The Al-Qaeda “presence grows every day. They are certainly more established than we are,” Lieutenant Colonel Andrew Wood, who headed a 16-strong security team in Tripoli, said.

He was addressing a hearing of the congressional House Oversight and Government Reform committee into the Sept. 11 attack.

In Benghazi, “the situation remained uncertain and reports from some Libyans indicated it was getting worse. Diplomatic security remained weak,” Wood said.

Wood said he had come forward as a private citizen to reveal what he knew about the situation in Libya from the time he spent as commander of a 16-strong site security team based in Tripoli from mid-February to mid-August.

He visited Benghazi twice and was there in June when the British ambassador’s convoy was attacked and had helped provide medical and security help afterward.

Wood said: “The security in Benghazi was a struggle and remained a struggle throughout my time there.

“Fighting between militias was still common when I departed.

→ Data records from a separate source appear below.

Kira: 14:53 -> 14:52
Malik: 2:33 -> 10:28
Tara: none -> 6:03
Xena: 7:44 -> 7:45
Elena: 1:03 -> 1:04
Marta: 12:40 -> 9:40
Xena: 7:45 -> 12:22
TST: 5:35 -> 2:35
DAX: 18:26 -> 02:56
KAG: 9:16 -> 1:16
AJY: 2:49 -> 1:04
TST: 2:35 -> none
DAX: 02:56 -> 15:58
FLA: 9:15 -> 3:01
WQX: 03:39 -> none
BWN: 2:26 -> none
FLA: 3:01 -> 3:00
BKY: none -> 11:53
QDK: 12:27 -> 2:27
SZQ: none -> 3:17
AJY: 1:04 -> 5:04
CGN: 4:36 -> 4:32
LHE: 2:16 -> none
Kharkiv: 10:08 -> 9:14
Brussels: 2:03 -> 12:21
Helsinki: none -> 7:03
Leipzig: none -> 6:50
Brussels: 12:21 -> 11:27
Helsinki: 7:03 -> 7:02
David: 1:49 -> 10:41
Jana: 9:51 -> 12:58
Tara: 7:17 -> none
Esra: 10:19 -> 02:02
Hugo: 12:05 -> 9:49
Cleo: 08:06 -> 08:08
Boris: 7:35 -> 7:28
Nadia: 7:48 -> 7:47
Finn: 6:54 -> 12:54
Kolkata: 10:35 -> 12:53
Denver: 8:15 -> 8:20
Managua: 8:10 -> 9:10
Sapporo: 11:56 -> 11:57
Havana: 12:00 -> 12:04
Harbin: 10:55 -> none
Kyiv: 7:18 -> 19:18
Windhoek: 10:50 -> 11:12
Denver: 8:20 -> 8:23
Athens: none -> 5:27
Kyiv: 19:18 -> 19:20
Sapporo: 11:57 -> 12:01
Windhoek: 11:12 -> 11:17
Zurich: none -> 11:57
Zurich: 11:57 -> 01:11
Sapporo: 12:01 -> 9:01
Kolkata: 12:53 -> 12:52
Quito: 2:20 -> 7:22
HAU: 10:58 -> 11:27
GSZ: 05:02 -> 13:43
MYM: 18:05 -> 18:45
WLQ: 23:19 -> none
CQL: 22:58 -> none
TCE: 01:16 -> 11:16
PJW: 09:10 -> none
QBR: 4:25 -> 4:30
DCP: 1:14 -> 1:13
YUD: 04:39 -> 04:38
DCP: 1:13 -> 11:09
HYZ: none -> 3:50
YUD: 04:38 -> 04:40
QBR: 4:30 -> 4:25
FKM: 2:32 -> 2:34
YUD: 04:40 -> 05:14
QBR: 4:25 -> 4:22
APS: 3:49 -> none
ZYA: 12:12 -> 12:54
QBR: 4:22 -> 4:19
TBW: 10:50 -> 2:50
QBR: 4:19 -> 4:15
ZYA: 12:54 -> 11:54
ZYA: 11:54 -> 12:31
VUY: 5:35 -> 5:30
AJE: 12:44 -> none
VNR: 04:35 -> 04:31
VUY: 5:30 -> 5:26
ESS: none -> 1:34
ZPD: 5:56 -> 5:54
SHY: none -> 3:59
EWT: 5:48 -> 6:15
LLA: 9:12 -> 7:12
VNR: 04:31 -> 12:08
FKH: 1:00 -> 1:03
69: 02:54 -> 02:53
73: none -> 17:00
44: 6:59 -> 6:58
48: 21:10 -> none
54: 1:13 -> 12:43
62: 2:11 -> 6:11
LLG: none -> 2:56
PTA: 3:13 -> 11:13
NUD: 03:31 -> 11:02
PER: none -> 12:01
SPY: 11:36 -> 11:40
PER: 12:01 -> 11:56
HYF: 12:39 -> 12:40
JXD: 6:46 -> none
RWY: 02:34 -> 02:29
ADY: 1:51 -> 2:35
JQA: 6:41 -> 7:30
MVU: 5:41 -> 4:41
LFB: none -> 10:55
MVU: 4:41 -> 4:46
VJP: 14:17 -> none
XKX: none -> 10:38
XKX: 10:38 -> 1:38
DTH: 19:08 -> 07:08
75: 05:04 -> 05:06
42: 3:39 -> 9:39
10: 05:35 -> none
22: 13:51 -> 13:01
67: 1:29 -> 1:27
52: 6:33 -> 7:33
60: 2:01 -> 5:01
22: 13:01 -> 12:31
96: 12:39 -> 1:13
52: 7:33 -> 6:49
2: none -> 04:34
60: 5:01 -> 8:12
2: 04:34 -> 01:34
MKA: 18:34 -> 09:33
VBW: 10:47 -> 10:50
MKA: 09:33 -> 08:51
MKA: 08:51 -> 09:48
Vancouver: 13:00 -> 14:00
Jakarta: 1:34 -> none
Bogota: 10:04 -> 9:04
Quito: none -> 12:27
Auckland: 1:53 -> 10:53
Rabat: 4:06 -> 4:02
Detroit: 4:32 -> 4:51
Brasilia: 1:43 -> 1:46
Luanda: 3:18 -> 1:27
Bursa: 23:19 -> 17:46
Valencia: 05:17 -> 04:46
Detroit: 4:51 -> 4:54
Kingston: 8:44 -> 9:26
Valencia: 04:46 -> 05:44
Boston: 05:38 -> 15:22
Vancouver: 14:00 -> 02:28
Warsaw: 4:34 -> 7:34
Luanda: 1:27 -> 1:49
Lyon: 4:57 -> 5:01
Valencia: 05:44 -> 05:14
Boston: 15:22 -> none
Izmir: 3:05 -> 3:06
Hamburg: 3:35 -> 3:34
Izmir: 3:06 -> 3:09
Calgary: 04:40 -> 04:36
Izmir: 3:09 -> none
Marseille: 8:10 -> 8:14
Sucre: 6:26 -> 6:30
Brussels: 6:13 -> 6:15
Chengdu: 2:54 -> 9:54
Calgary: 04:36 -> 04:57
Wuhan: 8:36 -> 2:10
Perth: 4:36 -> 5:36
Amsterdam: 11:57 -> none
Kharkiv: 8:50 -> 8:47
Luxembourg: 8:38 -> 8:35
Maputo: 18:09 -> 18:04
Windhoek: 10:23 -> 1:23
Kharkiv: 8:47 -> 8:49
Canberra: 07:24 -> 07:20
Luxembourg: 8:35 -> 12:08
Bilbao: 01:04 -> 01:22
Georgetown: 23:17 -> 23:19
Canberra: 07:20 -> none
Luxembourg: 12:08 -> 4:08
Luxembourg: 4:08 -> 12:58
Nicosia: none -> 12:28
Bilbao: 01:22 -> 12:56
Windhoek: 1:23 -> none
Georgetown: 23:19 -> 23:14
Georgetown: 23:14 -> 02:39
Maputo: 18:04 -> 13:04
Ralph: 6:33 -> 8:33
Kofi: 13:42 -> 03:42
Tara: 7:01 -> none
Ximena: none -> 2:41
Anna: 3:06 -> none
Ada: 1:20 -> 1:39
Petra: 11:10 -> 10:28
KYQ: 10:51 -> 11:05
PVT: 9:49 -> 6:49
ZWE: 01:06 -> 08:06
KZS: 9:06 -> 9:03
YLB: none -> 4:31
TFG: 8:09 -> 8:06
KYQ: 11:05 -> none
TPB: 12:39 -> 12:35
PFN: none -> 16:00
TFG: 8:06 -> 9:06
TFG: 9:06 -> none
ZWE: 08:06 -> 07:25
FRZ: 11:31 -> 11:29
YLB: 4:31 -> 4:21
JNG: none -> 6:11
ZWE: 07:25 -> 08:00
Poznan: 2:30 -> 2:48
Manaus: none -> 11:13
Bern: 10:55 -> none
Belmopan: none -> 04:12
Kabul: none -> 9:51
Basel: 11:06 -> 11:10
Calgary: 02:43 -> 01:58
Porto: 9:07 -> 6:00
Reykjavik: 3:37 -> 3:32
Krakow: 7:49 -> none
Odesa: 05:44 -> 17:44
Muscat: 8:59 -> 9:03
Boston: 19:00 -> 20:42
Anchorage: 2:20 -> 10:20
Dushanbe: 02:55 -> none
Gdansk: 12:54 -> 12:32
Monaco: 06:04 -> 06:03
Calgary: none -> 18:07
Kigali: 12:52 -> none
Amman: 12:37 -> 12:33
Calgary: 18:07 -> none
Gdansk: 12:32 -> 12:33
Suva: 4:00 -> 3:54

Some militias appeared to be degenerating into organizations resembling freelance criminal operations” he said, in prepared remarks.

“Targeted attacks against Westerners were on the increase,” Wood said, adding that in June there had been a direct threat made against Stevens on Facebook, mentioning that he liked to jog regularly.

In a dramatic account Tuesday, two State Department officials described a relentless attack in which dozens of armed men invaded the U.S. consulate in Benghazi, setting it on fire and hunting through the building for staff.

There had been no warning that an attack was planned, and in the hours before the streets outside the compound had been calm, they said on a conference call with reporters, asking to remain anonymous.

The new account contradicts initial reports by State Department officials which said it was a “spontaneous” attack sparked by a protest against an anti-Islam film.

Benghazi was the cradle of the 2011 revolt that toppled and killed long-time dictator Moammar Gadhafi but has since become the focus of mounting violence, some of it involving Islamist or even jihadist militias.

 
A version of this article appeared in the print edition of The Daily Star on October 11, 2012, on page 9.